(Electronic design automation data)
************
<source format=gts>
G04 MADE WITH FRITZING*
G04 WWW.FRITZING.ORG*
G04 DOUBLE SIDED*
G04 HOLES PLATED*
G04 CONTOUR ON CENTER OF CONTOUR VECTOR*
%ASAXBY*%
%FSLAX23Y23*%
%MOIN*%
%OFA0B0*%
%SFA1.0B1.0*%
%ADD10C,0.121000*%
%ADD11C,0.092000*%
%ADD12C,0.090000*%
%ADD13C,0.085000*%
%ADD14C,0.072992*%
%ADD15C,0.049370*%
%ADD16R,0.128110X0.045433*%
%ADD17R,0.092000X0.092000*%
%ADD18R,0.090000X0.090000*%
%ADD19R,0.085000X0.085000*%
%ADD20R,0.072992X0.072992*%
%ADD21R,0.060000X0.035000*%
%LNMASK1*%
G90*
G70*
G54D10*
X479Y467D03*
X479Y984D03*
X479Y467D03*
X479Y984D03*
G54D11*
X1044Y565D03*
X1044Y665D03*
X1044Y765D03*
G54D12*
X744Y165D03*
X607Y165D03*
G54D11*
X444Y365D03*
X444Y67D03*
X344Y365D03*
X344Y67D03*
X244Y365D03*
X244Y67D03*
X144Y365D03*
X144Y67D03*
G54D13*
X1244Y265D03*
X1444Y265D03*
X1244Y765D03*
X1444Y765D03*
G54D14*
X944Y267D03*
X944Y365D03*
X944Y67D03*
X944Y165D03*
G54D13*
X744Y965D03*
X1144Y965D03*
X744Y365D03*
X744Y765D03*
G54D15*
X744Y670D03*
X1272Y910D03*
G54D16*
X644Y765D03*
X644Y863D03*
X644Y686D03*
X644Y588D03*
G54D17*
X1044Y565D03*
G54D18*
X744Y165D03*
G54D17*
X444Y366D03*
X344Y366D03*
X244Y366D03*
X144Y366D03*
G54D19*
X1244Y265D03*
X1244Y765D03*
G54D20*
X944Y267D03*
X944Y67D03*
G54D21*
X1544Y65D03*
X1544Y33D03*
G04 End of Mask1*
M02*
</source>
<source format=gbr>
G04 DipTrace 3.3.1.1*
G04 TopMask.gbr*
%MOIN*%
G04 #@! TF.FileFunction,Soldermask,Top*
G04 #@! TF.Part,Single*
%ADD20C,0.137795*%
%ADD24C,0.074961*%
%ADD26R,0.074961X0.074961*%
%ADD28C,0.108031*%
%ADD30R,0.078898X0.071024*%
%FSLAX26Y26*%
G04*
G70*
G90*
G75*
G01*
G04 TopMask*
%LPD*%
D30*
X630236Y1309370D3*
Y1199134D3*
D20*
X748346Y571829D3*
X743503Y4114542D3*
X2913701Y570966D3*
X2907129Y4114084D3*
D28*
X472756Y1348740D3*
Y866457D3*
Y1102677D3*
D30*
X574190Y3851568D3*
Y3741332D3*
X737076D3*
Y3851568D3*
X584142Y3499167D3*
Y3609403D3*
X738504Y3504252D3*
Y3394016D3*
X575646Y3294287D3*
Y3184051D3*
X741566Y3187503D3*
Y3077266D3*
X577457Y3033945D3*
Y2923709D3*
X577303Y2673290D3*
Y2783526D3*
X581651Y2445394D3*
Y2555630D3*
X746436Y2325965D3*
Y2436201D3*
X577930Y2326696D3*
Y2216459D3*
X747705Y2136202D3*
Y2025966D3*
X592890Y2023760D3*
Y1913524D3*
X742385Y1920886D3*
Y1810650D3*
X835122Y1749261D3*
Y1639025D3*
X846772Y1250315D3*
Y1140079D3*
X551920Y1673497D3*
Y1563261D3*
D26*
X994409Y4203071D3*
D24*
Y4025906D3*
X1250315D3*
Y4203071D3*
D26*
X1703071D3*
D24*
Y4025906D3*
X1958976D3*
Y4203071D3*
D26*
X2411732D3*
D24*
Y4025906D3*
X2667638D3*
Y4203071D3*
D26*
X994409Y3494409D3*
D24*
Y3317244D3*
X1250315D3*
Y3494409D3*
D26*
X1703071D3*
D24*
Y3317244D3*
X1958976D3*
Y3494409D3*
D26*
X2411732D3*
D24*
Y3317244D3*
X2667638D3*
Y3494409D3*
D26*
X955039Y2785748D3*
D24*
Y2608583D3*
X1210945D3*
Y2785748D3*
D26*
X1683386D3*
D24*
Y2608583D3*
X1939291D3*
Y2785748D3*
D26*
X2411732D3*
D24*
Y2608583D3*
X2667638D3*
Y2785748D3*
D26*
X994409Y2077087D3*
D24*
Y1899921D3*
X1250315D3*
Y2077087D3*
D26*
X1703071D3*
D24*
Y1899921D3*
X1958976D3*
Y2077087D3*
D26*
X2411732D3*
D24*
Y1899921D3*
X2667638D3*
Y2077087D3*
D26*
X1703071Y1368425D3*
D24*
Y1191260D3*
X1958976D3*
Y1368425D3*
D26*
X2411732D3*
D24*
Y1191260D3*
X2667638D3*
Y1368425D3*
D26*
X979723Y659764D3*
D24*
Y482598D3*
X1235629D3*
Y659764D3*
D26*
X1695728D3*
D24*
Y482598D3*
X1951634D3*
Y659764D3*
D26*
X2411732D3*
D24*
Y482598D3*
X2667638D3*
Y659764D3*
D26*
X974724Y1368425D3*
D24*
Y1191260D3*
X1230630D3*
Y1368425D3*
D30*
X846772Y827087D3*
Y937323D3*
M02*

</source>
************
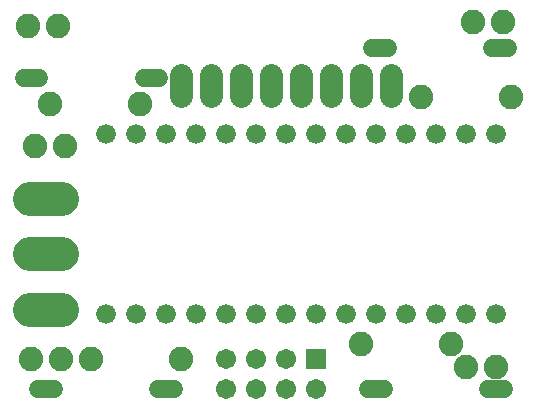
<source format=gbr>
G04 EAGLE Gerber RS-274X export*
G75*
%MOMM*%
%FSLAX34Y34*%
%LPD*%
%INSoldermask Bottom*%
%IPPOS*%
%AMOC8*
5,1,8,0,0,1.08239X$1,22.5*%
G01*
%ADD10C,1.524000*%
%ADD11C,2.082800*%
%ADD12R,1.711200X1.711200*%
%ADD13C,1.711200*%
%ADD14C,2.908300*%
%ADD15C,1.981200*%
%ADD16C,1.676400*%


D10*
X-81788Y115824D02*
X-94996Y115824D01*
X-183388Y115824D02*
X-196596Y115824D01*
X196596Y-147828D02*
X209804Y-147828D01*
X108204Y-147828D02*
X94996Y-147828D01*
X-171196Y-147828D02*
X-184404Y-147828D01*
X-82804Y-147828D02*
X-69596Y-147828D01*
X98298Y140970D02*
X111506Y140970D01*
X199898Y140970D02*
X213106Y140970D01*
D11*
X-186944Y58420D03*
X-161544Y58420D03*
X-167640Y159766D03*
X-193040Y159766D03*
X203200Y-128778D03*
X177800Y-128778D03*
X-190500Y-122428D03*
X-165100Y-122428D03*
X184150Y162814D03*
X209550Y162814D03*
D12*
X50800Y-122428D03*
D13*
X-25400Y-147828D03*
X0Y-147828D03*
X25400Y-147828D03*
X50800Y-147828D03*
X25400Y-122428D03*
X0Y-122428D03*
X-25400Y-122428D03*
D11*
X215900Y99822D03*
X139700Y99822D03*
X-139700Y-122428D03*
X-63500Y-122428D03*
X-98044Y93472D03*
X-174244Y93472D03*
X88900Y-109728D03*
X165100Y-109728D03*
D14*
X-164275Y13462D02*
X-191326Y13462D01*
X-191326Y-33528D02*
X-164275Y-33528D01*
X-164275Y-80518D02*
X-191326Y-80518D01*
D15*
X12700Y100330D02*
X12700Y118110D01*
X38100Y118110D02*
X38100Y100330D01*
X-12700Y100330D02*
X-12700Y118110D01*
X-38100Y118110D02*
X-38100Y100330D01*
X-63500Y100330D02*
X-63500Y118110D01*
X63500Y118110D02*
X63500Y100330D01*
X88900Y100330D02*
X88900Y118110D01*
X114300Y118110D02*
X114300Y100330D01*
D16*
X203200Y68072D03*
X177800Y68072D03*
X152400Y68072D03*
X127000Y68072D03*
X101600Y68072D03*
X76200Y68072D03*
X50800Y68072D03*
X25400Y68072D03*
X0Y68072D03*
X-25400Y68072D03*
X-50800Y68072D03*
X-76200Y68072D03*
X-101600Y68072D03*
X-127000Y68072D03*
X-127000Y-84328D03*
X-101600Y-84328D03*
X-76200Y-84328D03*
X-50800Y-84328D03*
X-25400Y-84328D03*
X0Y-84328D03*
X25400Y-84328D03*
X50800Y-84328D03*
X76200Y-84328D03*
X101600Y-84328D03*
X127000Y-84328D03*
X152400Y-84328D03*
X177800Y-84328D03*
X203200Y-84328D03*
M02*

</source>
************
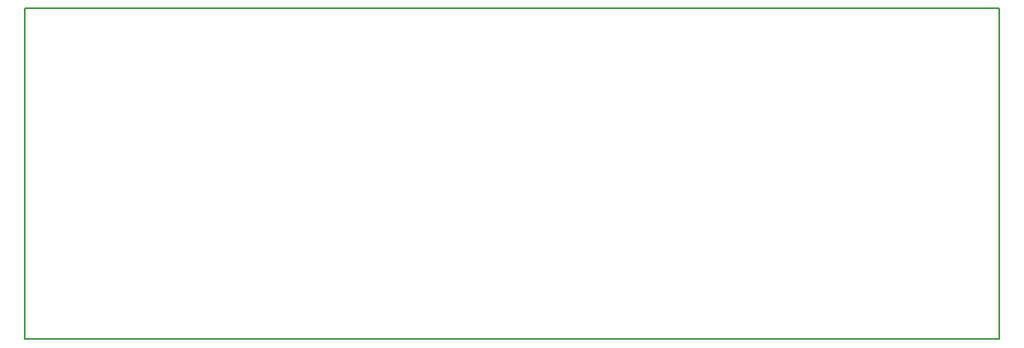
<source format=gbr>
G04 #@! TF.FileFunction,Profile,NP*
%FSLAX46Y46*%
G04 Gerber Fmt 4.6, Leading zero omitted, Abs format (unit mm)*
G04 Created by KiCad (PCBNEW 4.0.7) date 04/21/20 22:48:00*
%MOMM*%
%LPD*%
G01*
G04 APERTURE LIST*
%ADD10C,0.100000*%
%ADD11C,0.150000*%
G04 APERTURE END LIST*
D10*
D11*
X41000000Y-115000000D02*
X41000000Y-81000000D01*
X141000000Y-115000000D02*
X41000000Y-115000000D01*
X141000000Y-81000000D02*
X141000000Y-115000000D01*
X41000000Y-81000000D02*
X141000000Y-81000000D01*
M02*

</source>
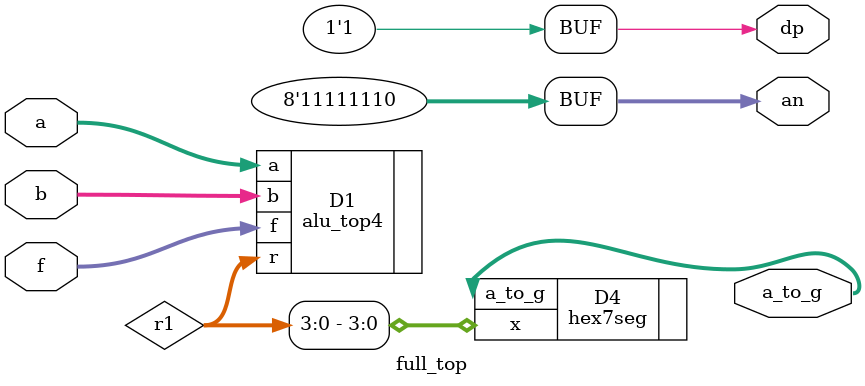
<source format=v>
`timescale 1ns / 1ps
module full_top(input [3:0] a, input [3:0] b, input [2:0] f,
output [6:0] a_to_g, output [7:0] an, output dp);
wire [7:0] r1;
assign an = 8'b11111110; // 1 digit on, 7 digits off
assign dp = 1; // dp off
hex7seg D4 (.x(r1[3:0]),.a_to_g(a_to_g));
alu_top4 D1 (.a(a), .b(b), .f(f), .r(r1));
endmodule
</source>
************
About this exercise. Of all the entries above, retype exactly the lines from the line with "X139700Y99822D03*" to the line with "X-50800Y-84328D03*", both included, and no others.

Exercise response.
X139700Y99822D03*
X-139700Y-122428D03*
X-63500Y-122428D03*
X-98044Y93472D03*
X-174244Y93472D03*
X88900Y-109728D03*
X165100Y-109728D03*
D14*
X-164275Y13462D02*
X-191326Y13462D01*
X-191326Y-33528D02*
X-164275Y-33528D01*
X-164275Y-80518D02*
X-191326Y-80518D01*
D15*
X12700Y100330D02*
X12700Y118110D01*
X38100Y118110D02*
X38100Y100330D01*
X-12700Y100330D02*
X-12700Y118110D01*
X-38100Y118110D02*
X-38100Y100330D01*
X-63500Y100330D02*
X-63500Y118110D01*
X63500Y118110D02*
X63500Y100330D01*
X88900Y100330D02*
X88900Y118110D01*
X114300Y118110D02*
X114300Y100330D01*
D16*
X203200Y68072D03*
X177800Y68072D03*
X152400Y68072D03*
X127000Y68072D03*
X101600Y68072D03*
X76200Y68072D03*
X50800Y68072D03*
X25400Y68072D03*
X0Y68072D03*
X-25400Y68072D03*
X-50800Y68072D03*
X-76200Y68072D03*
X-101600Y68072D03*
X-127000Y68072D03*
X-127000Y-84328D03*
X-101600Y-84328D03*
X-76200Y-84328D03*
X-50800Y-84328D03*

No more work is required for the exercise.